** Work request **
The reply to the records below should contain exactly the lines from the line with "under Creative Commons" through the line with "This function makes", and nothing besides.

** Entries supplied **
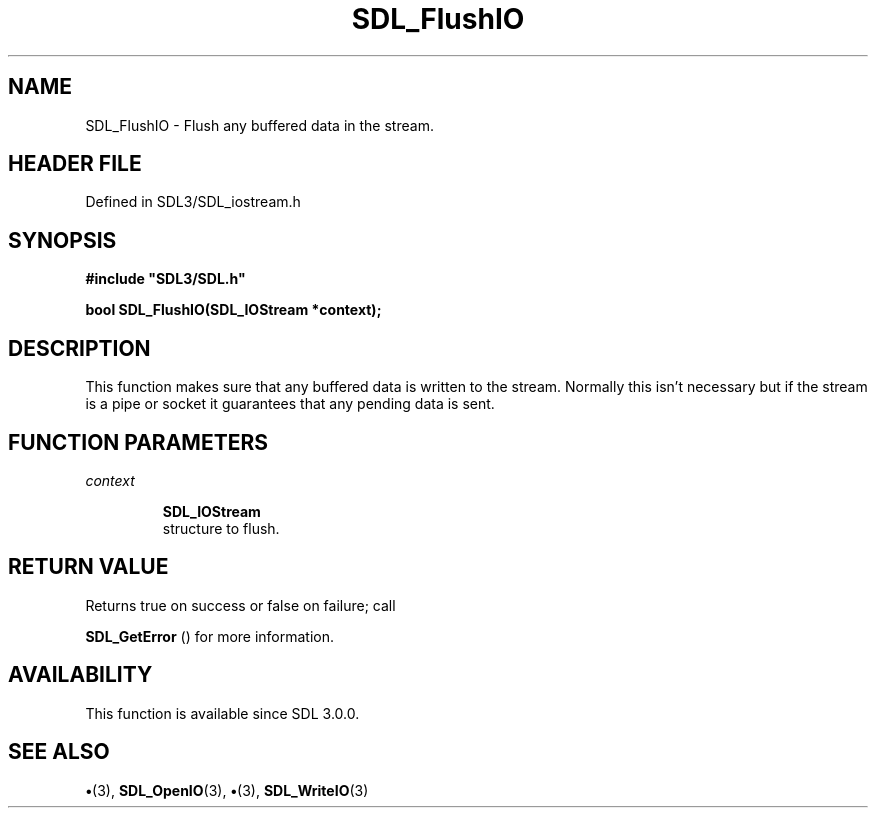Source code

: .\" This manpage content is licensed under Creative Commons
.\"  Attribution 4.0 International (CC BY 4.0)
.\"   https://creativecommons.org/licenses/by/4.0/
.\" This manpage was generated from SDL's wiki page for SDL_FlushIO:
.\"   https://wiki.libsdl.org/SDL_FlushIO
.\" Generated with SDL/build-scripts/wikiheaders.pl
.\"  revision SDL-preview-3.1.3
.\" Please report issues in this manpage's content at:
.\"   https://github.com/libsdl-org/sdlwiki/issues/new
.\" Please report issues in the generation of this manpage from the wiki at:
.\"   https://github.com/libsdl-org/SDL/issues/new?title=Misgenerated%20manpage%20for%20SDL_FlushIO
.\" SDL can be found at https://libsdl.org/
.de URL
\$2 \(laURL: \$1 \(ra\$3
..
.if \n[.g] .mso www.tmac
.TH SDL_FlushIO 3 "SDL 3.1.3" "Simple Directmedia Layer" "SDL3 FUNCTIONS"
.SH NAME
SDL_FlushIO \- Flush any buffered data in the stream\[char46]
.SH HEADER FILE
Defined in SDL3/SDL_iostream\[char46]h

.SH SYNOPSIS
.nf
.B #include \(dqSDL3/SDL.h\(dq
.PP
.BI "bool SDL_FlushIO(SDL_IOStream *context);
.fi
.SH DESCRIPTION
This function makes sure that any buffered data is written to the stream\[char46]
Normally this isn't necessary but if the stream is a pipe or socket it
guarantees that any pending data is sent\[char46]

.SH FUNCTION PARAMETERS
.TP
.I context

.BR SDL_IOStream
 structure to flush\[char46]
.SH RETURN VALUE
Returns true on success or false on failure; call

.BR SDL_GetError
() for more information\[char46]

.SH AVAILABILITY
This function is available since SDL 3\[char46]0\[char46]0\[char46]

.SH SEE ALSO
.BR \(bu (3),
.BR SDL_OpenIO (3),
.BR \(bu (3),
.BR SDL_WriteIO (3)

** Result **
: .\" This manpage content is licensed under Creative Commons
.\"  Attribution 4.0 International (CC BY 4.0)
.\"   https://creativecommons.org/licenses/by/4.0/
.\" This manpage was generated from SDL's wiki page for SDL_FlushIO:
.\"   https://wiki.libsdl.org/SDL_FlushIO
.\" Generated with SDL/build-scripts/wikiheaders.pl
.\"  revision SDL-preview-3.1.3
.\" Please report issues in this manpage's content at:
.\"   https://github.com/libsdl-org/sdlwiki/issues/new
.\" Please report issues in the generation of this manpage from the wiki at:
.\"   https://github.com/libsdl-org/SDL/issues/new?title=Misgenerated%20manpage%20for%20SDL_FlushIO
.\" SDL can be found at https://libsdl.org/
.de URL
\$2 \(laURL: \$1 \(ra\$3
..
.if \n[.g] .mso www.tmac
.TH SDL_FlushIO 3 "SDL 3.1.3" "Simple Directmedia Layer" "SDL3 FUNCTIONS"
.SH NAME
SDL_FlushIO \- Flush any buffered data in the stream\[char46]
.SH HEADER FILE
Defined in SDL3/SDL_iostream\[char46]h

.SH SYNOPSIS
.nf
.B #include \(dqSDL3/SDL.h\(dq
.PP
.BI "bool SDL_FlushIO(SDL_IOStream *context);
.fi
.SH DESCRIPTION
This function makes sure that any buffered data is written to the stream\[char46]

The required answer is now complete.